Activity
Look through the records and copy each line with the string "émergents" in it.

━━━ Given entries ━━━

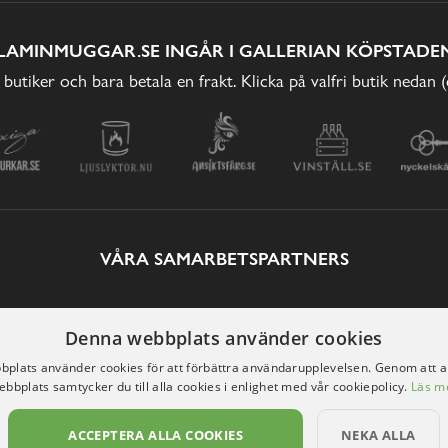
LAMINMUGGAR.SE INGÅR I GALLERIAN KÖPSTADEN
 butiker och bara betala en frakt. Klicka på valfri butik nedan 
VÅRA SAMARBETSPARTNERS
Denna webbplats använder cookies
plats använder cookies för att förbättra användarupplevelsen. Genom att 
ebbplats samtycker du till alla cookies i enlighet med vår cookiepolicy.
Läs m
ACCEPTERA ALLA COOKIES
NEKA ALLA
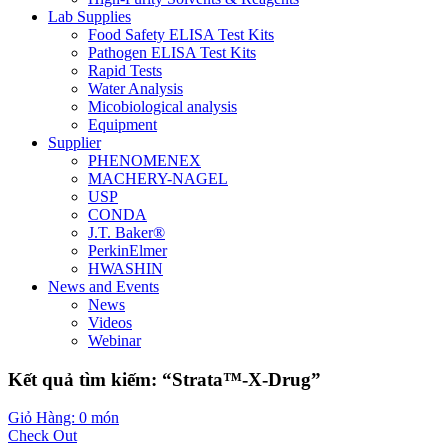
Lab Supplies
Food Safety ELISA Test Kits
Pathogen ELISA Test Kits
Rapid Tests
Water Analysis
Micobiological analysis
Equipment
Supplier
PHENOMENEX
MACHERY-NAGEL
USP
CONDA
J.T. Baker®
PerkinElmer
HWASHIN
News and Events
News
Videos
Webinar
Kết quả tìm kiếm: “Strata™-X-Drug”
Giỏ Hàng: 0 món
Check Out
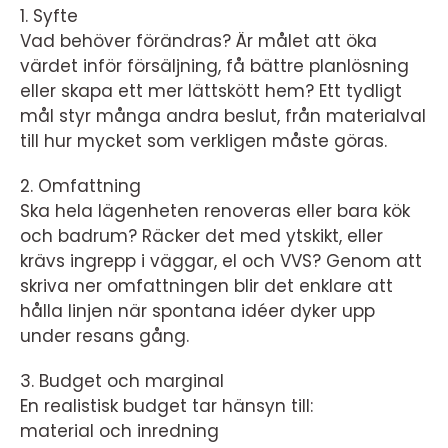
1. Syfte
Vad behöver förändras? Är målet att öka
värdet inför försäljning, få bättre planlösning
eller skapa ett mer lättskött hem? Ett tydligt
mål styr många andra beslut, från materialval
till hur mycket som verkligen måste göras.
2. Omfattning
Ska hela lägenheten renoveras eller bara kök
och badrum? Räcker det med ytskikt, eller
krävs ingrepp i väggar, el och VVS? Genom att
skriva ner omfattningen blir det enklare att
hålla linjen när spontana idéer dyker upp
under resans gång.
3. Budget och marginal
En realistisk budget tar hänsyn till:
material och inredning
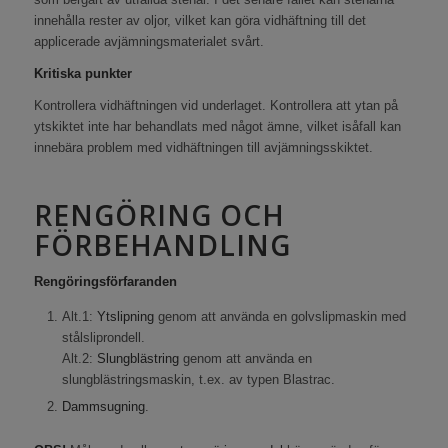
innehålla rester av oljor, vilket kan göra vidhäftning till det
applicerade avjämningsmaterialet svårt.
Kritiska punkter
Kontrollera vidhäftningen vid underlaget. Kontrollera att ytan på
ytskiktet inte har behandlats med något ämne, vilket isåfall kan
innebära problem med vidhäftningen till avjämningsskiktet.
RENGÖRING OCH
FÖRBEHANDLING
Rengöringsförfaranden
Alt.1:
Ytslipning
genom att använda en golvslipmaskin med
stålsliprondell.
Alt.2:
Slungblästring
genom att använda en
slungblästringsmaskin, t.ex. av typen Blastrac.
Dammsugning
.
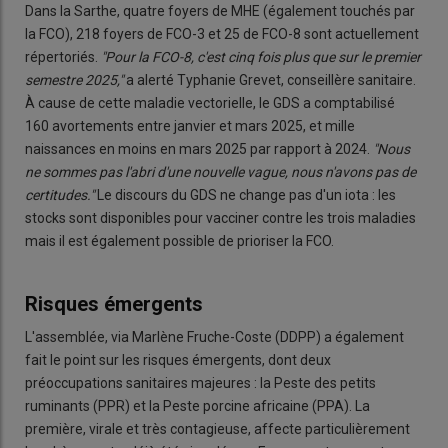
Dans la Sarthe, quatre foyers de MHE (également touchés par
la FCO), 218 foyers de FCO-3 et 25 de FCO-8 sont actuellement
répertoriés.
"Pour la FCO-8, c'est cinq fois plus que sur le premier
semestre 2025,"
a alerté Typhanie Grevet, conseillère sanitaire.
À cause de cette maladie vectorielle, le GDS a comptabilisé
160 avortements entre janvier et mars 2025, et mille
naissances en moins en mars 2025 par rapport à 2024.
"Nous
ne sommes pas l'abri d'une nouvelle vague, nous n'avons pas de
certitudes."
Le discours du GDS ne change pas d'un iota : les
stocks sont disponibles pour vacciner contre les trois maladies
mais il est également possible de prioriser la FCO.
Risques émergents
L'assemblée, via Marlène Fruche-Coste (DDPP) a également
fait le point sur les risques émergents, dont deux
préoccupations sanitaires majeures : la Peste des petits
ruminants (PPR) et
la Peste porcine africaine (PPA). La
première, virale et très contagieuse, affecte particulièrement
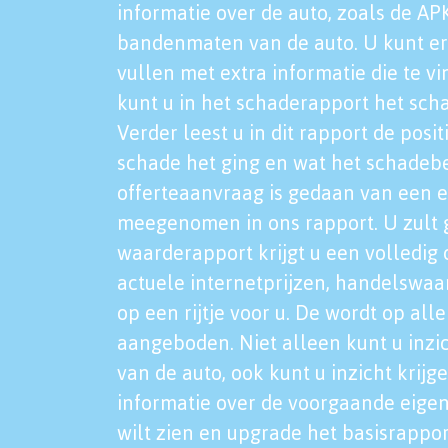
informatie over de auto, zoals de AP
bandenmaten van de auto. U kunt er
vullen met extra informatie die te vi
kunt u in het schaderapport het sch
Verder leest u in dit rapport de posi
schade het ging en wat het schadeb
offerteaanvraag is gedaan van een 
meegenomen in ons rapport. U zult g
waarderapport krijgt u een volledig o
actuele internetprijzen, handelswaa
op een rijtje voor u. De wordt op al
aangeboden. Niet alleen kunt u inzi
van de auto, ook kunt u inzicht krijg
informatie over de voorgaande eigen
wilt zien en upgrade het basisrappor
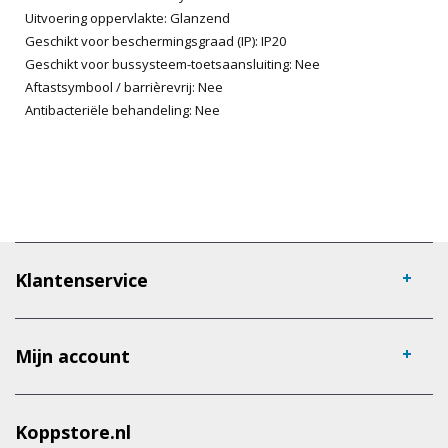
Uitvoering oppervlakte: Glanzend
Geschikt voor beschermingsgraad (IP): IP20
Geschikt voor bussysteem-toetsaansluiting: Nee
Aftastsymbool / barrièrevrij: Nee
Antibacteriële behandeling: Nee
Klantenservice
Mijn account
Koppstore.nl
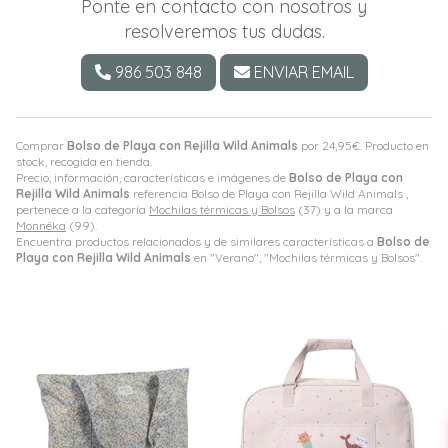
Ponte en contacto con nosotros y
resolveremos tus dudas.
986 503 848
ENVIAR EMAIL
Comprar
Bolso de Playa con Rejilla Wild Animals
por
24,95
€
. Producto en
stock, recogida en tienda.
Precio, información, características e imágenes de
Bolso de Playa con
Rejilla Wild Animals
referencia Bolso de Playa con Rejilla Wild Animals ,
pertenece a la categoría
Mochilas térmicas y Bolsos
(37) y a la marca
Monnëka
(99).
Encuentra productos relacionados y de similares características a
Bolso de
Playa con Rejilla Wild Animals
en "Verano", "Mochilas térmicas y Bolsos".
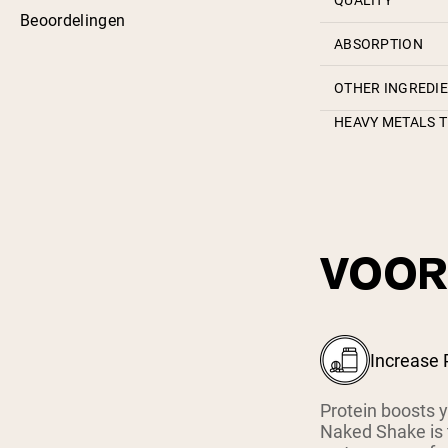
QUALITY
Beoordelingen
ABSORPTION
OTHER INGREDI
HEAVY METALS T
VOOR
Increase 
Protein boosts 
Naked Shake is 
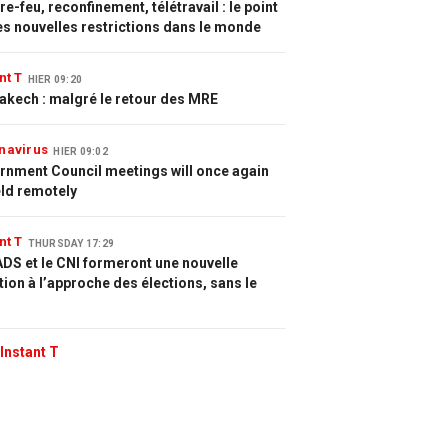
e-feu, reconfinement, télétravail : le point
es nouvelles restrictions dans le monde
nt T
HIER 09:20
akech : malgré le retour des MRE
navirus
HIER 09:02
rnment Council meetings will once again
eld remotely
nt T
THURSDAY 17:29
DS et le CNI formeront une nouvelle
tion à l’approche des élections, sans le
Instant T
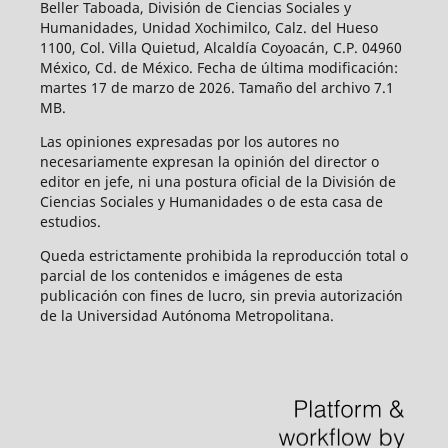
Beller Taboada, División de Ciencias Sociales y
Humanidades, Unidad Xochimilco, Calz. del Hueso
1100, Col. Villa Quietud, Alcaldía Coyoacán, C.P. 04960
México, Cd. de México. Fecha de última modificación:
martes 17 de marzo de 2026. Tamaño del archivo 7.1
MB.
Las opiniones expresadas por los autores no
necesariamente expresan la opinión del director o
editor en jefe, ni una postura oficial de la División de
Ciencias Sociales y Humanidades o de esta casa de
estudios.
Queda estrictamente prohibida la reproducción total o
parcial de los contenidos e imágenes de esta
publicación con fines de lucro, sin previa autorización
de la Universidad Autónoma Metropolitana.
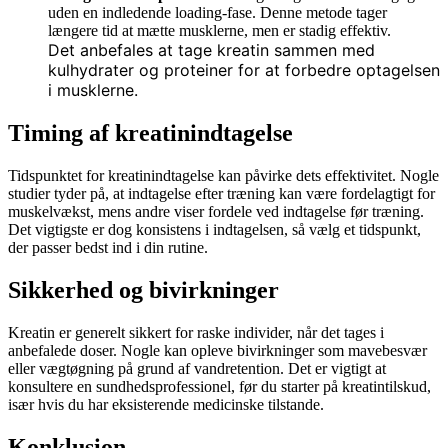
uden en indledende loading-fase. Denne metode tager
længere tid at mætte musklerne, men er stadig effektiv.
Det anbefales at tage kreatin sammen med
kulhydrater og proteiner for at forbedre optagelsen
i musklerne.
Timing af kreatinindtagelse
Tidspunktet for kreatinindtagelse kan påvirke dets effektivitet. Nogle
studier tyder på, at indtagelse efter træning kan være fordelagtigt for
muskelvækst, mens andre viser fordele ved indtagelse før træning.
Det vigtigste er dog konsistens i indtagelsen, så vælg et tidspunkt,
der passer bedst ind i din rutine.
Sikkerhed og bivirkninger
Kreatin er generelt sikkert for raske individer, når det tages i
anbefalede doser. Nogle kan opleve bivirkninger som mavebesvær
eller vægtøgning på grund af vandretention. Det er vigtigt at
konsultere en sundhedsprofessionel, før du starter på kreatintilskud,
især hvis du har eksisterende medicinske tilstande.
Konklusion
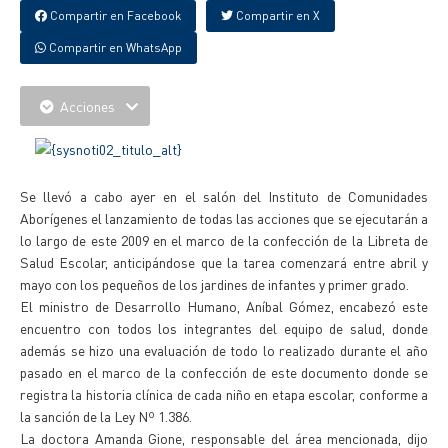
Compartir en Facebook
Compartir en X
Compartir en WhatsApp
Acciones
Se llevó a cabo ayer en el salón del Instituto de Comunidades
Aborígenes el lanzamiento de todas las acciones que se ejecutarán a
lo largo de este 2009 en el marco de la confección de la Libreta de
Salud Escolar, anticipándose que la tarea comenzará entre abril y
mayo con los pequeños de los jardines de infantes y primer grado.
El ministro de Desarrollo Humano, Aníbal Gómez, encabezó este
encuentro con todos los integrantes del equipo de salud, donde
además se hizo una evaluación de todo lo realizado durante el año
pasado en el marco de la confección de este documento donde se
registra la historia clínica de cada niño en etapa escolar, conforme a
la sanción de la Ley Nº 1.386.
La doctora Amanda Gione, responsable del área mencionada, dijo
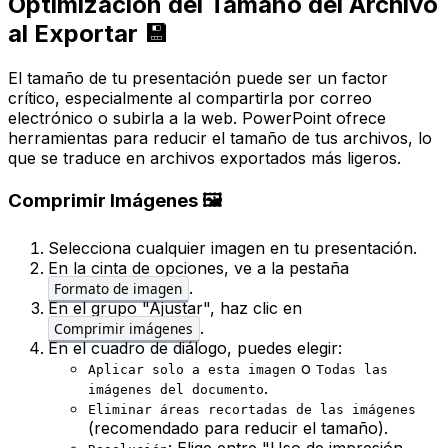
Optimización del Tamaño del Archivo
al Exportar 💾
El tamaño de tu presentación puede ser un factor
crítico, especialmente al compartirla por correo
electrónico o subirla a la web. PowerPoint ofrece
herramientas para reducir el tamaño de tus archivos, lo
que se traduce en archivos exportados más ligeros.
Comprimir Imágenes 🖼️
Selecciona cualquier imagen en tu presentación.
En la cinta de opciones, ve a la pestaña
.
Formato de imagen
En el grupo "Ajustar", haz clic en
.
Comprimir imágenes
En el cuadro de diálogo, puedes elegir:
o
Aplicar solo a esta imagen
Todas las
.
imágenes del documento
Eliminar áreas recortadas de las imágenes
(recomendado para reducir el tamaño).
: Elige entre "Uso de impresión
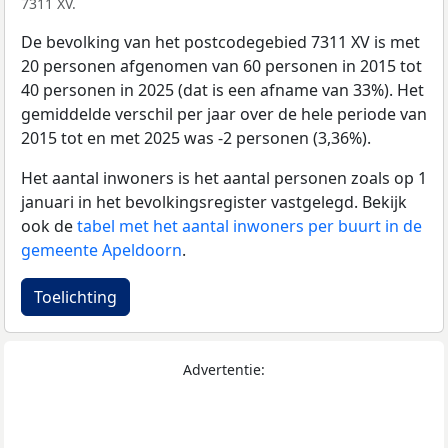
7311 XV.
De bevolking van het postcodegebied 7311 XV is met
20 personen afgenomen van 60 personen in 2015 tot
40 personen in 2025 (dat is een afname van 33%). Het
gemiddelde verschil per jaar over de hele periode van
2015 tot en met 2025 was -2 personen (3,36%).
Het aantal inwoners is het aantal personen zoals op 1
januari in het bevolkingsregister vastgelegd. Bekijk
ook de
tabel met het aantal inwoners per buurt in de
gemeente Apeldoorn
.
Toelichting
Advertentie:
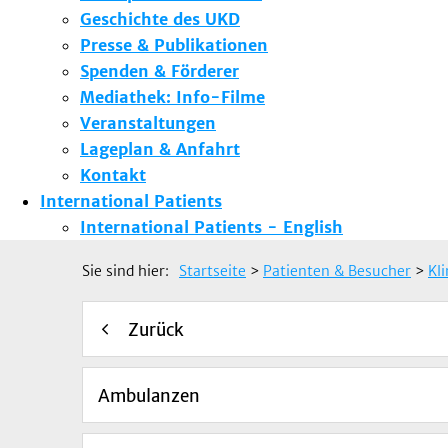
Geschichte des UKD
Presse & Publikationen
Spenden & Förderer
Mediathek: Info-Filme
Veranstaltungen
Lageplan & Anfahrt
Kontakt
International Patients
International Patients - English
Sie sind hier:
Startseite
>
Patienten & Besucher
>
Kl
Zurück
Ambulanzen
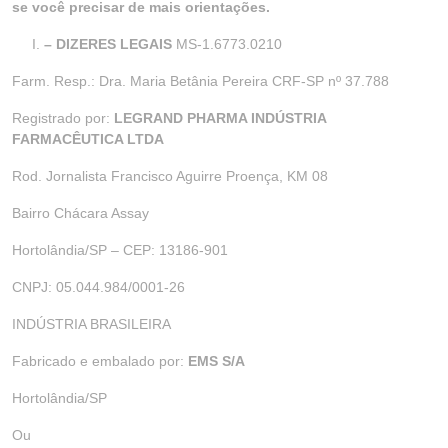
se você precisar de mais orientações.
– DIZERES LEGAIS
MS-1.6773.0210
Farm. Resp.: Dra. Maria Betânia Pereira CRF-SP nº 37.788
Registrado por:
LEGRAND PHARMA INDÚSTRIA
FARMACÊUTICA LTDA
Rod. Jornalista Francisco Aguirre Proença, KM 08
Bairro Chácara Assay
Hortolândia/SP – CEP: 13186-901
CNPJ: 05.044.984/0001-26
INDÚSTRIA BRASILEIRA
Fabricado e embalado por:
EMS S/A
Hortolândia/SP
Ou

━━━

Task solution
Risques émergents
fait le point sur les risques émergents, dont deux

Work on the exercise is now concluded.